The Soldier and the Snow
December has frozen its double-edged breath
and blows it down from the icy heavens,
like a dry fire coming apart in threads,
like a huge ruin that topples on soldiers.
Snow where horses have left their hoof-marks
is a solitude of grief that gallops on.
Snow like split fingernails, or claws badly worn,
like a malice out of heaven or a final contempt.
It bites, prunes, cuts through with the heavy
slash of a bloodshot and pale marble ax.
It comes down, it falls everywhere like some ruined embrace
of canyons and wings, solitude and snow.
This violence that splits off from the core of winter,
raw hunger tired of being hungry and cold,
hangs over the naked with an eternal grudge
that is white, speechless, dark, starving, and fatal.
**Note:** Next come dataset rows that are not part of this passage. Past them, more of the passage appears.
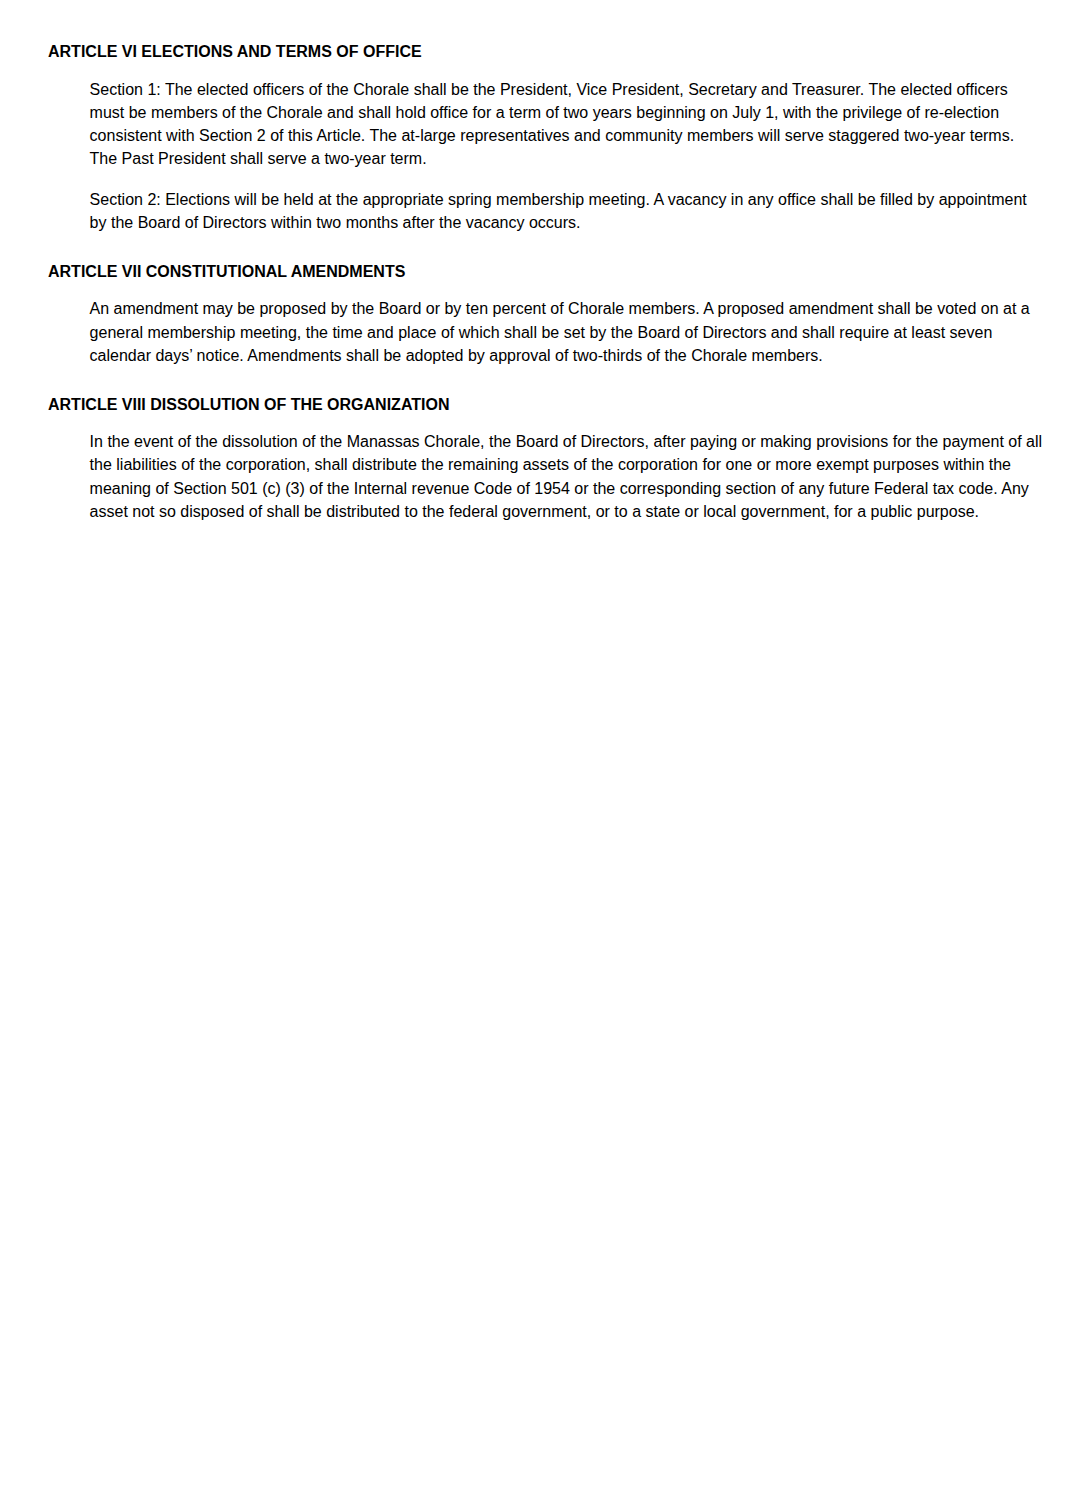ARTICLE VI ELECTIONS AND TERMS OF OFFICE
Section 1: The elected officers of the Chorale shall be the President, Vice President, Secretary and Treasurer. The elected officers must be members of the Chorale and shall hold office for a term of two years beginning on July 1, with the privilege of re-election consistent with Section 2 of this Article. The at-large representatives and community members will serve staggered two-year terms. The Past President shall serve a two-year term.
Section 2: Elections will be held at the appropriate spring membership meeting. A vacancy in any office shall be filled by appointment by the Board of Directors within two months after the vacancy occurs.
ARTICLE VII CONSTITUTIONAL AMENDMENTS
An amendment may be proposed by the Board or by ten percent of Chorale members. A proposed amendment shall be voted on at a general membership meeting, the time and place of which shall be set by the Board of Directors and shall require at least seven calendar days’ notice. Amendments shall be adopted by approval of two-thirds of the Chorale members.
ARTICLE VIII DISSOLUTION OF THE ORGANIZATION
In the event of the dissolution of the Manassas Chorale, the Board of Directors, after paying or making provisions for the payment of all the liabilities of the corporation, shall distribute the remaining assets of the corporation for one or more exempt purposes within the meaning of Section 501 (c) (3) of the Internal revenue Code of 1954 or the corresponding section of any future Federal tax code. Any asset not so disposed of shall be distributed to the federal government, or to a state or local government, for a public purpose.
It wants to soften down forges, hatred, flames,
it wants to stop up the seas, to bury all loves.
It goes along throwing up huge, gauzy drifts,
hostile hunks of glass, statues that say nothing.
I want the heart made of wood in every shop
and textile factory to flood over and cover
the bodies that ignite the morning
with their looks and yells, boots and rifles.
Clothes for the corpses that are able to go naked,
able to go dressed in frost and ice,
in withered stone that fights off the cruel beaks,
the pale beak thrusts and the pale escapes.
Clothes for corpses that silently fall back
the most snowy attacks with the reddest bones.
Because these soldiers have sun-fired bones,
because they are fires with footprints and eyes.
The cold hunches forward, death loses its leaves.
I can hear the noiseless sound raining down.
Red on the white snow, life turns
the steamy snow red, sows fire in the snow.
Soldiers are so much like rock crystals
that only fire, only flame shapes them,
and they fight with icy cheekbones, with their mouths,
and turn whatever they attack into memories of ash.